… and I know it’s been a while, but I thought I’d write to you about everything in the world. I want you to know that I’m doing fine and that once in a while I read the work you send me, those poems and stories and things, and I want you to know that I’m proud of you. I mean, I don’t get most of it, but that’s the point, right? I’m sure that one day, you will have that book and one day I will see your book in the bookstores. But in the meantime, just keep it as a hobby, can you promise that? Is everything okay? Do you have a proper job now? What are you doing for money? How’s everyone else, do you still keep in touch with them? How about XXXXX? I know you’ve asked me thousands of questions and I can’t answer them all but I want you to know that I’m doing fine, that sometimes I go to the beach and that yes, I’m doing fine. I remember this time (you probably don’t, especially with the way things are now between us), when we all went to the beach. You were there with the girls and some of your friends and I was so confused, but I liked to see you smile and have fun. Remember that. Remember that I always wanted you to smile and have fun.
Things are interesting here. Sometimes things are shitty and I see two different skies. Sometimes the clouds just won’t stay put. Once I was walking barefoot on the highway and I thought the whole world was going to light me on fire, which was fucking crazy. I walked to the edge of something last night, and I was with a friend of mine, and we just stood by its ledge and looked at what was in front of us. I mean, there won’t be much to look at for most people, but for me, what I was looking at, I can’t describe it. I don’t know. It was a pile of bricks, a pile of dead rubbish, and everything was dark and it smelt like piss and I just screamed at it like an arsehole. Why would I yell like that, you know? It confused the shit out of my friend and it confused the shit out of me. I’ve always wondered why you’ve never written about me. I know I haven’t read everything you’ve done and it’s my fault, but from what I’ve read it’s like you’ve deliberately avoided mentioning me at all. It’s as if all your words have been constructed for the sole purpose of stepping around me. Or maybe I’m just thinking too highly of myself. I suppose it’s my fault.

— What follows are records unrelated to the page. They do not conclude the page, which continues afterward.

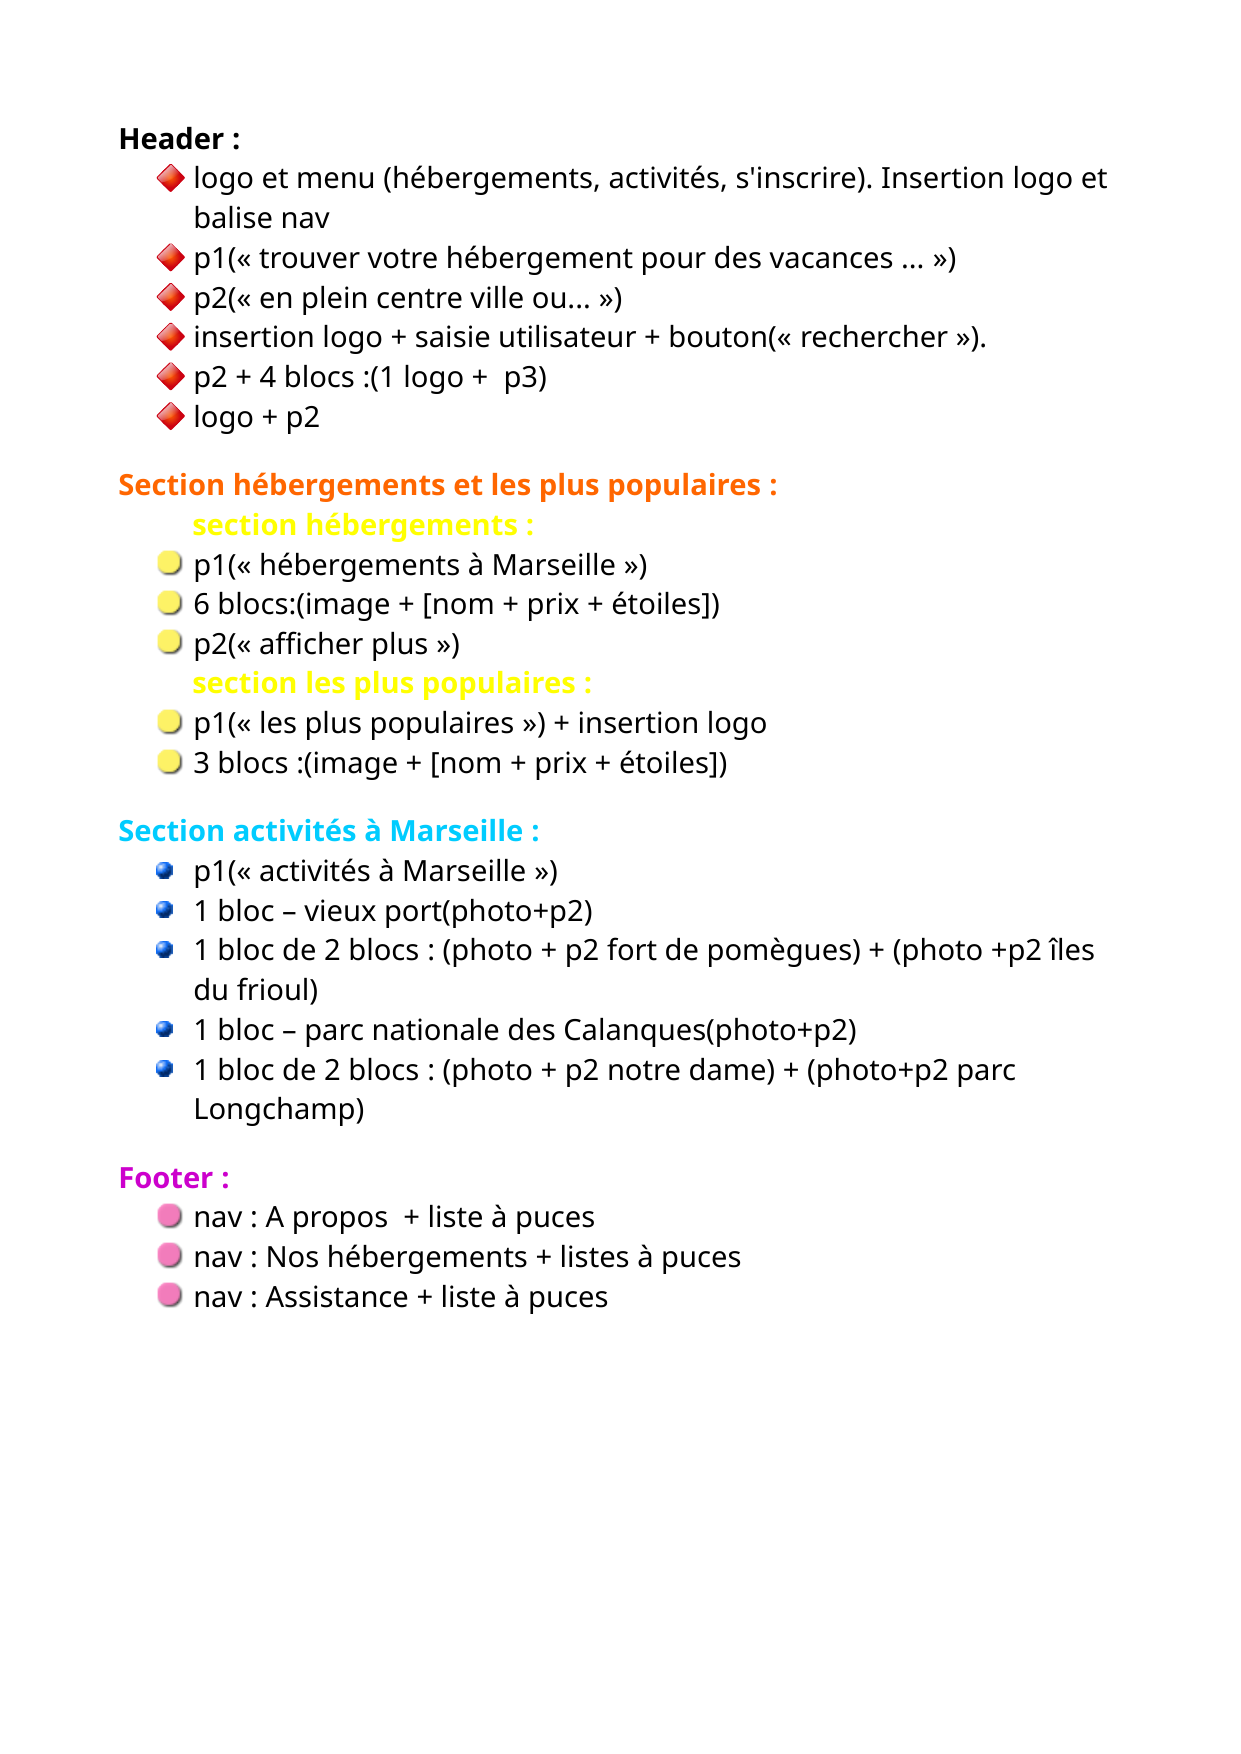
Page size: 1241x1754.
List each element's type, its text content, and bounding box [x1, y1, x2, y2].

list logo et menu (hébergements, activités, s'inscrire). Insertion logo et balise nav [156, 158, 1122, 237]
list 3 blocs :(image + [nom + prix + étoiles]) [156, 742, 1122, 782]
text section les plus populaires : [118, 663, 1122, 702]
list p1(« activités à Marseille ») [156, 850, 1122, 890]
picture [156, 589, 185, 618]
picture [156, 549, 185, 578]
list p2(« en plein centre ville ou... ») [156, 277, 1122, 317]
text Header : [118, 118, 1122, 158]
picture [156, 1060, 173, 1077]
picture [156, 862, 173, 879]
list logo + p2 [156, 396, 1122, 436]
list nav : Nos hébergements + listes à puces [156, 1236, 1122, 1276]
list nav : Assistance + liste à puces [156, 1276, 1122, 1316]
list 1 bloc – vieux port(photo+p2) [156, 890, 1122, 930]
list p1(« trouver votre hébergement pour des vacances ... ») [156, 237, 1122, 277]
list 6 blocs:(image + [nom + prix + étoiles]) [156, 583, 1122, 623]
picture [156, 1281, 185, 1310]
picture [156, 748, 185, 777]
list insertion logo + saisie utilisateur + bouton(« rechercher »). [156, 317, 1122, 356]
text Footer : [118, 1157, 1122, 1197]
list p2 + 4 blocs :(1 logo + p3) [156, 356, 1122, 396]
picture [156, 708, 185, 737]
text section hébergements : [118, 504, 1122, 544]
list p1(« les plus populaires ») + insertion logo [156, 702, 1122, 742]
list p1(« hébergements à Marseille ») [156, 544, 1122, 583]
picture [156, 1202, 185, 1231]
text Section hébergements et les plus populaires : [118, 464, 1122, 504]
picture [156, 1241, 185, 1271]
list 1 bloc de 2 blocs : (photo + p2 notre dame) + (photo+p2 parc Longchamp) [156, 1049, 1122, 1128]
picture [156, 1021, 173, 1037]
list 1 bloc de 2 blocs : (photo + p2 fort de pomègues) + (photo +p2 îles du frioul) [156, 930, 1122, 1009]
text Section activités à Marseille : [118, 811, 1122, 850]
list nav : A propos + liste à puces [156, 1197, 1122, 1236]
list 1 bloc – parc nationale des Calanques(photo+p2) [156, 1009, 1122, 1049]
picture [156, 941, 173, 958]
picture [156, 901, 173, 918]
list p2(« afficher plus ») [156, 623, 1122, 663]
picture [156, 628, 185, 657]
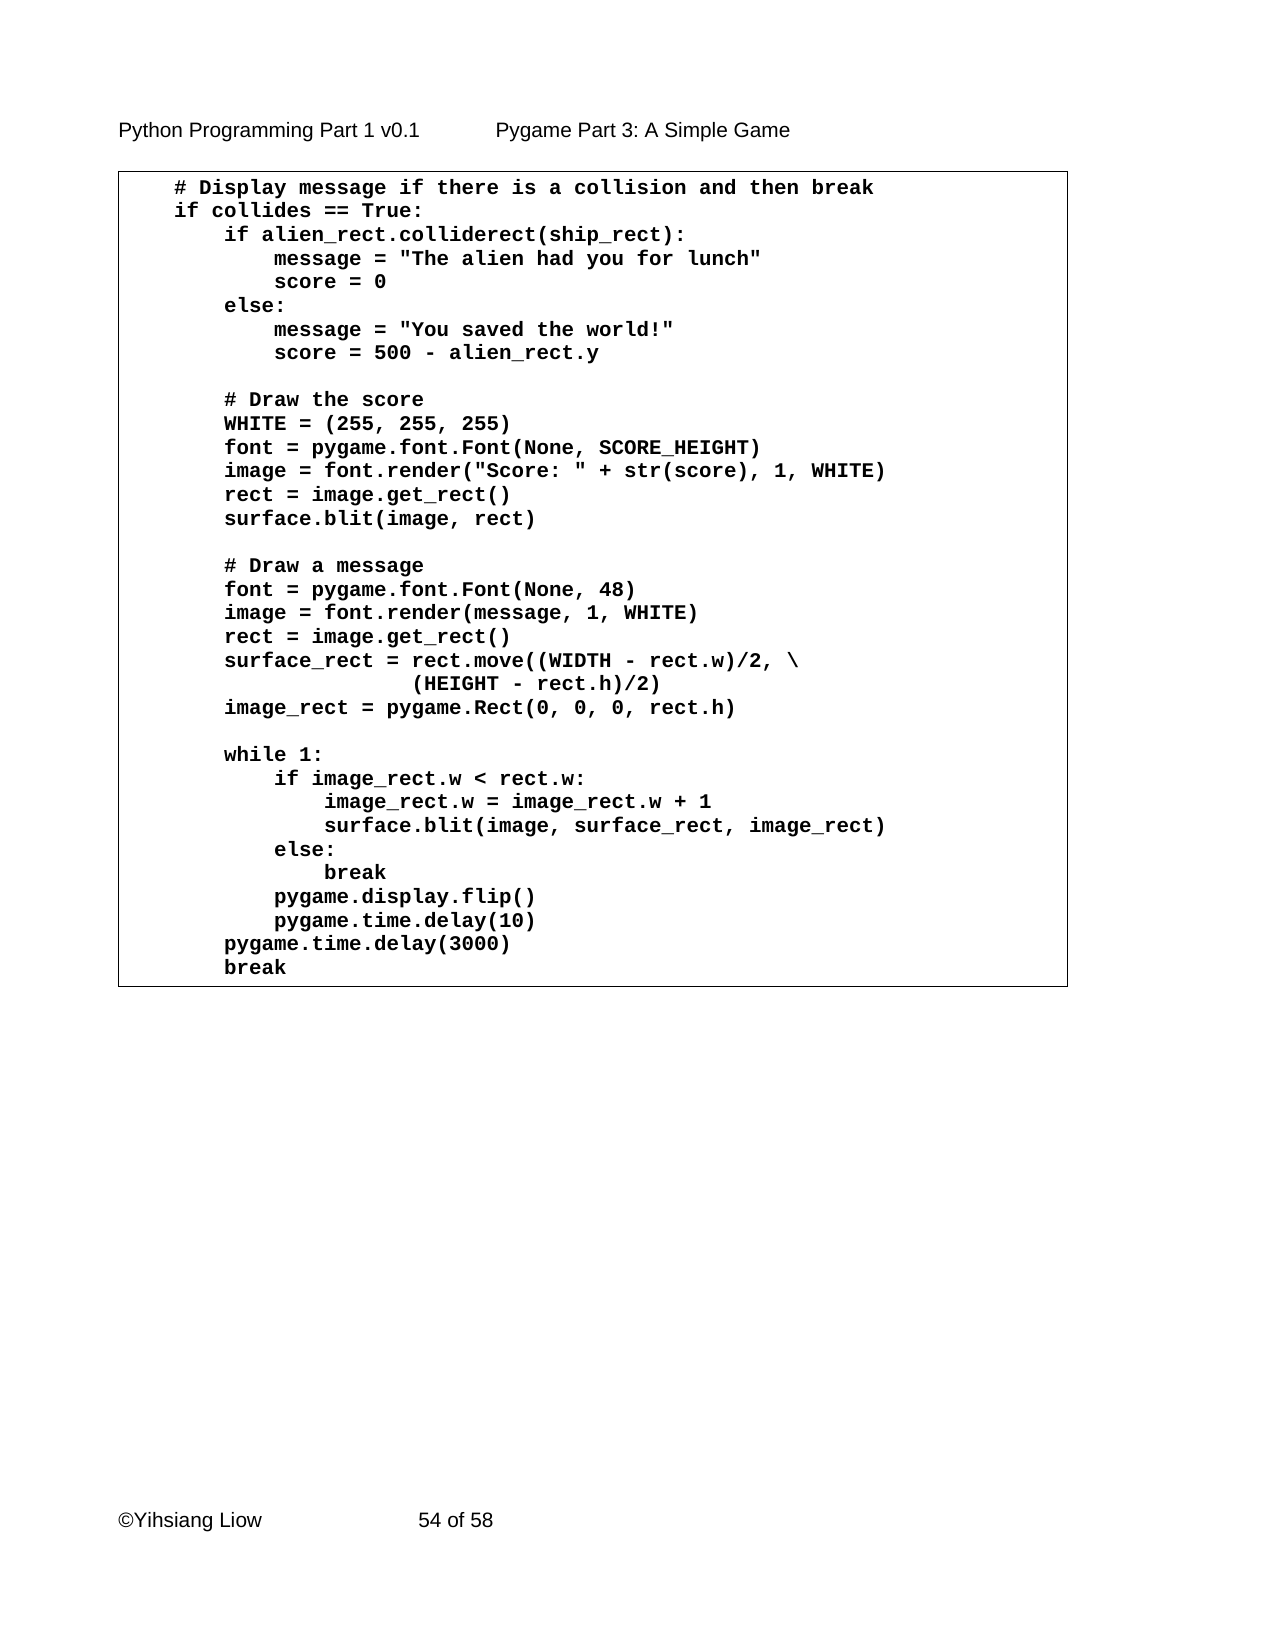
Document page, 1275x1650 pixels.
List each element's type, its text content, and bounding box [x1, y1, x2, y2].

Why won’t the world always do as we say? Remember how you used to ask me that? I’ve had many years to think about it, and I guess the world has the right to be tough, you know? Maybe something happened to the world before we came around, something that hurt it. And because of its past hurts it’s a bit of a prick to people, to the environment, to everything, shocking them when times are good and shocking them when times are shitty. I don’t know what I’m trying to say. I guess I’m trying to say I wish I’d done things differently, I’d done things better, you know? My friend says I can still make things better starting from now on but I don’t know, can I really? Can I really get out of what I’ve gotten myself into? I know you’ll never get where I’m coming from and I know that you hate me, just know that I’m sorry for the way things came about and I hope you’re well.
I wish I had a story to tell you of my own. Maybe an adventure story, or a love story. Or one of those fucking space alien revenge things. But I’ve never been that creative. Well, here’s a story… I had a dream the other night about this girl. Her hair was red and purple and shit, and she was with this other guy, this younger Indian guy, and they were drinking tea next to a mountain and all of a sudden, there was an explosion inside the TV they were watching. Everything was shaking but they continued drinking the tea. The scary part about the dream was that I wasn’t there, that those two people in the dream were people I’d never met or ever seen. I wish I could’ve taken a photo of them and shown them to people I know or maybe people you know and asked who they were. I don’t think I’ll ever forget that dream. Actually, maybe I will. Who gives a shit who they were? This isn’t a very good story, is it?
It’s hot where I am now, and I’m always sweating. It’s not easy where I am, and a lot of the time I find it hard to deal with people. But I’ve been taking a lot of photos of the places I’ve been to and the new friends I’ve met. I hope I can show them to you some day, but I don’t even know when that will be. I don’t even know if you’ll receive this. I wish I was there, and I wish, when all is over, when heaven is here, I’ll be able to laugh with you and your friends at the beach again.